À quelques heures de la Saint-Sylvestre, qui marquera la fin de l’année 2024, les marchés de Conakry, bouillonnants d’activité. Bien que l’effervescence soit palpable, la réalité économique impose son ombre sur les festivités. Dans les grands marchés de la capitale, de Madina à Matoto, en passant par Yimbaya, Cosa et Koloma, la scène est animée par les voix des vendeurs et l’appel incessant des mégaphones incitant les clients à acheter. Les allées sont bondées de femmes commerçantes, dont les étals regorgent de produits divers, de tissus aux fruits en passant par les articles de mode. Pourtant, malgré cette vitalité apparente, une inquiétante contradiction s’installe : l’offre semble largement excéder la demande.

Au marché de Madina, le plus grand du pays, où nous nous trouvons actuellement, l’atmosphère est festive, typique des jours qui précèdent la fête de fin d’année. Mais derrière cette effervescence, un constat amer se dégage : la majorité des commerçants, malgré la diversité de leurs produits, font face à une clientèle de plus en plus réduite. Binta Barry, une vendeuse de robes située dans le secteur d’Avaria, exprime amèrement la situation :
« Cette année, les étals sont pleins à craquer, mais je crains que la moitié des produits ne soient pas écoulés à la fin de l’année. Tout le monde se plaint de la situation économique. Les gens veulent acheter, mais même à des prix abordables, ils trouvent tout trop cher. »

Cette réalité semble se confirmer au fil des témoignages recueillis dans divers marchés de la capitale. Les vendeuses s’accordent à dire que la pénurie d’argent affecte gravement les ventes.
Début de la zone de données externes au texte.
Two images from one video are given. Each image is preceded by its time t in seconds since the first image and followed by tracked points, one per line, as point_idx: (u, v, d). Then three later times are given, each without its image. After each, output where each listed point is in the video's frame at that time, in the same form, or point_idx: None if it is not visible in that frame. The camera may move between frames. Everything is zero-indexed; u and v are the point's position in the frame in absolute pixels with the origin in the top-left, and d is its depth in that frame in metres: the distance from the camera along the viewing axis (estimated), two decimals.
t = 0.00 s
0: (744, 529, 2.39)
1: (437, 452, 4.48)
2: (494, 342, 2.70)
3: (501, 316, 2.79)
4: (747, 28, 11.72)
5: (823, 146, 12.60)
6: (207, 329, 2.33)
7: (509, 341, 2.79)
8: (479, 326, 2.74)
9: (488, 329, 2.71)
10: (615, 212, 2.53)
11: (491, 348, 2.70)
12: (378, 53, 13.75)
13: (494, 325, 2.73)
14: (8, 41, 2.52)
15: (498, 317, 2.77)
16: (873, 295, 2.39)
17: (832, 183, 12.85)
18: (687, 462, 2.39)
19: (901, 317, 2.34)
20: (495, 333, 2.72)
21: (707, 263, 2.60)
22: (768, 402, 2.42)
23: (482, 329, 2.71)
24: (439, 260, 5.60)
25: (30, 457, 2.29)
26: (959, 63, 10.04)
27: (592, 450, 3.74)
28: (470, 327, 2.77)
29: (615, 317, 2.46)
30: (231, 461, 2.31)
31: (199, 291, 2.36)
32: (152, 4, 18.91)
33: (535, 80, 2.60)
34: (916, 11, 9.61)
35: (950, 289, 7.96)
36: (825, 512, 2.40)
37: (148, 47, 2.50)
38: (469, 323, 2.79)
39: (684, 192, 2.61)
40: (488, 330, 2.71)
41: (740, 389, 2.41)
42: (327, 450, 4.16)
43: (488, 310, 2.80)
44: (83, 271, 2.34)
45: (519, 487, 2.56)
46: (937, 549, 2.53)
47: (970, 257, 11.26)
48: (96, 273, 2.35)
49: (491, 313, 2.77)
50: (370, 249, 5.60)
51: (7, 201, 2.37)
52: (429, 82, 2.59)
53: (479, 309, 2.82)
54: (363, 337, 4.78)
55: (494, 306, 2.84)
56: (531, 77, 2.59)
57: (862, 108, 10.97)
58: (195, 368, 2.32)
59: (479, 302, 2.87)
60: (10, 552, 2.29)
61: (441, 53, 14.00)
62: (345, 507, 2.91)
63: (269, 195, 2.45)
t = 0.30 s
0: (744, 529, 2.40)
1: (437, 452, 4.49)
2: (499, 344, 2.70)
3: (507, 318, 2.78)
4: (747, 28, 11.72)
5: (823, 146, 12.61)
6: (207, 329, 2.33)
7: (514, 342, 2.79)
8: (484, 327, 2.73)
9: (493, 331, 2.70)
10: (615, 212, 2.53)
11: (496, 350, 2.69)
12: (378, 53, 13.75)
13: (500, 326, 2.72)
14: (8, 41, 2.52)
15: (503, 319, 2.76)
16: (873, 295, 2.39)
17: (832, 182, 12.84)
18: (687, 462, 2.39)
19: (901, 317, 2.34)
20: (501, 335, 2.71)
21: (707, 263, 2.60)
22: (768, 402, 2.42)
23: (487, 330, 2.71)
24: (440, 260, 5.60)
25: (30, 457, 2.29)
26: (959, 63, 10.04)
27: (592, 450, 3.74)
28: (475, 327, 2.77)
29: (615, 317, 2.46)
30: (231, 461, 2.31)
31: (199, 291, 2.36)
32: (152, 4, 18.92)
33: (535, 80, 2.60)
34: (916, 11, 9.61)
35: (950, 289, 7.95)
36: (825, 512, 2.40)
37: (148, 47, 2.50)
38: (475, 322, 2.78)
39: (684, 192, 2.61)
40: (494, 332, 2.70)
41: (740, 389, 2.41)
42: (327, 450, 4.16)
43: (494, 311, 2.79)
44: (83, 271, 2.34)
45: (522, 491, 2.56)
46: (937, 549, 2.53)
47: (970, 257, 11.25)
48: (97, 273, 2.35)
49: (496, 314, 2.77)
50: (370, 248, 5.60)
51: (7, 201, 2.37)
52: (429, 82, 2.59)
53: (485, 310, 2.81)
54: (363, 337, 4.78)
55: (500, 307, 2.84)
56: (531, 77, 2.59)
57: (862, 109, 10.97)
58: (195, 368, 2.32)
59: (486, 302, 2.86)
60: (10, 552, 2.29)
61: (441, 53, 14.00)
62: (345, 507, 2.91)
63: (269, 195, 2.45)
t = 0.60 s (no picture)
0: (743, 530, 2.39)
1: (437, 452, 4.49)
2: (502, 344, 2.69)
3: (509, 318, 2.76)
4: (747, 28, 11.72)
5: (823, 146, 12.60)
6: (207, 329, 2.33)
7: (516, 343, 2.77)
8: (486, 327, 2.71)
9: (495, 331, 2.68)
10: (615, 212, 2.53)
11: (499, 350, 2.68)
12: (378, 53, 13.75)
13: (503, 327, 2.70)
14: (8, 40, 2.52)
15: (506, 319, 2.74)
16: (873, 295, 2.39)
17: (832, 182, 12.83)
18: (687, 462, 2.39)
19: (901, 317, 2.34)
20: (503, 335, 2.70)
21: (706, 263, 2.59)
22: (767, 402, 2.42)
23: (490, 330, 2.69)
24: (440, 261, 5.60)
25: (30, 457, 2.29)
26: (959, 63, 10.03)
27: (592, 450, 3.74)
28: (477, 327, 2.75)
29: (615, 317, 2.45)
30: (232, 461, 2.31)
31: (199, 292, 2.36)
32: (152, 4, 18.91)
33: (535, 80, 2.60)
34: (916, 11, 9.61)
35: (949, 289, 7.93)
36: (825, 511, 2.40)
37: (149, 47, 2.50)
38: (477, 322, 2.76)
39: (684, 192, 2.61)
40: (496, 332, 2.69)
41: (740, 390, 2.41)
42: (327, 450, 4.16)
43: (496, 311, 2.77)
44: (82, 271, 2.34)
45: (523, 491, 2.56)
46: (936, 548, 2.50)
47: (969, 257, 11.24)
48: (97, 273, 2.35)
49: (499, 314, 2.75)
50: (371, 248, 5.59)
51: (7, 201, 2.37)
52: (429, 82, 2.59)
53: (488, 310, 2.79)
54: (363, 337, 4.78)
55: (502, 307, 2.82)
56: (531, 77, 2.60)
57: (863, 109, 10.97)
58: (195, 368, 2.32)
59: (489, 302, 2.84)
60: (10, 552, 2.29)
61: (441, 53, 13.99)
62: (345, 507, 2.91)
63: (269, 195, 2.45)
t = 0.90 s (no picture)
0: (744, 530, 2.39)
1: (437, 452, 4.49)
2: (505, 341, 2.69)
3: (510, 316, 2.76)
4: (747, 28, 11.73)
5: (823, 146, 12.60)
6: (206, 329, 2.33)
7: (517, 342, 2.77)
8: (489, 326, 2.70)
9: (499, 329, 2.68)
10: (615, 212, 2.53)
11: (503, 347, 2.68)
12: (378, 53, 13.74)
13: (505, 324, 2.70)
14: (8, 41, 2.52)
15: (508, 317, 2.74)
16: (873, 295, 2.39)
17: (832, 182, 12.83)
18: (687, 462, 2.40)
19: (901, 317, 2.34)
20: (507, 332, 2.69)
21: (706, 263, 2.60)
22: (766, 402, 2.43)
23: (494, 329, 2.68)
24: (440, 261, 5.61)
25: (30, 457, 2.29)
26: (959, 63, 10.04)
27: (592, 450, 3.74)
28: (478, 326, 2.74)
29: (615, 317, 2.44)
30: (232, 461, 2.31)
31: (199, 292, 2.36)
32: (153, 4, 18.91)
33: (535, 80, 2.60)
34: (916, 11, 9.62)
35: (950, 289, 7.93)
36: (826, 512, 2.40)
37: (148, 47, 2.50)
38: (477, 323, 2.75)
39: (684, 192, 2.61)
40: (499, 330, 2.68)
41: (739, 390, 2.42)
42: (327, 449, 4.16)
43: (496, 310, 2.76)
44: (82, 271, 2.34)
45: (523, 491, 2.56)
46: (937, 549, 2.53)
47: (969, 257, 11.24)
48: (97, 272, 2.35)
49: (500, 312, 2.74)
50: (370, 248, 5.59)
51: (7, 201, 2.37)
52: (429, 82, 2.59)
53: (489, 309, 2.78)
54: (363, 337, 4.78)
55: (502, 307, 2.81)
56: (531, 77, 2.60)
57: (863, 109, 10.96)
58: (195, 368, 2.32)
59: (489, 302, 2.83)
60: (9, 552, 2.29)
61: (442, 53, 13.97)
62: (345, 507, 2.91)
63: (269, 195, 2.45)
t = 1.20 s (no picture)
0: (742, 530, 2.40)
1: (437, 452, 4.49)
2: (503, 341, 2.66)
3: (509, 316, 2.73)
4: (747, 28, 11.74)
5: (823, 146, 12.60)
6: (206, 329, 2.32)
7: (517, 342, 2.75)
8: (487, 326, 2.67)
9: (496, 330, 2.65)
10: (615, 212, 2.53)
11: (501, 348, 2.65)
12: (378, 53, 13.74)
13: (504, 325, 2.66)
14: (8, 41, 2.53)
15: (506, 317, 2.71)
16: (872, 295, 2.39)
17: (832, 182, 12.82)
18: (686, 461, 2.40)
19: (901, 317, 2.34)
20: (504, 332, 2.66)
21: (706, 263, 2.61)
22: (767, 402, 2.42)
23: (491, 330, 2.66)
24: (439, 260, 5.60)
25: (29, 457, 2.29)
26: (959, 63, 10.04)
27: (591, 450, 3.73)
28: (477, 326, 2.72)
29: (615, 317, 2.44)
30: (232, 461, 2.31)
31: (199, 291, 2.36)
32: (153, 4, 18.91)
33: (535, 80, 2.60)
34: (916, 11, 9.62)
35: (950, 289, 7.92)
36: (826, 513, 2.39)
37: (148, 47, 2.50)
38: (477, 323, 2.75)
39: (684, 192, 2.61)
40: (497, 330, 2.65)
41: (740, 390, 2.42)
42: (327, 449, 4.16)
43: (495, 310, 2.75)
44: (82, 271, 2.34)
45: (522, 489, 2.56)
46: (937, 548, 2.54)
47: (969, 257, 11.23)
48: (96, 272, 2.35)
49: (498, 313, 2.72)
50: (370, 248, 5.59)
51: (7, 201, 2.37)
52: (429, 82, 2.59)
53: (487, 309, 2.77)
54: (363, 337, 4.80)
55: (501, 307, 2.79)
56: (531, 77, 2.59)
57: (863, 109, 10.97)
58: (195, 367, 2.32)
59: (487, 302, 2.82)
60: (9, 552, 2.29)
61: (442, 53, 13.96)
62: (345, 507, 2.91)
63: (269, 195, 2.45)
Mamadou Diouldé Diallo, commerçant dans le secteur de la chaussure, exprime son découragement :
« Nous sommes en bonne santé, Dieu merci, mais le marché de cette année est incompréhensible. Les clients sont presque inexistants. Beaucoup viennent, demandent le prix, et partent sans acheter. Les rares acheteurs qui se présentent négocient sans cesse, au point de nous contraindre à brader nos produits, souvent sans bénéfice. Par exemple, les chaussures, qui coûtent entre 290.000 et 300.000 GNF, sont proposées à 70.000 GNF ou même à 50.000 GNF. »

Cependant, parmi cette mer de difficultés, certaines catégories de commerçants trouvent encore une certaine stabilité. Les coiffeuses et les vendeuses de mèches à Madina, par exemple, se réjouissent de l’afflux croissant de clients qui viennent se faire coiffer ou acheter des perruques. Oumou Soumah, une coiffeuse, témoigne de cette dynamique positive :
« Malgré la situation difficile, de notre côté, nous recevons de plus en plus de clients chaque jour. Les gens viennent pour des tissages ou des perruques déjà cousues. Cette année, nous travaillons même les dimanches, alors qu’il y a un an, nous n’avions quasiment aucune clientèle.»
Malgré tout, la fête continue et, comme chaque année, Conakry s’apprête à accueillir 2025 avec une touche d’espoir et de joie, tant bien que mal.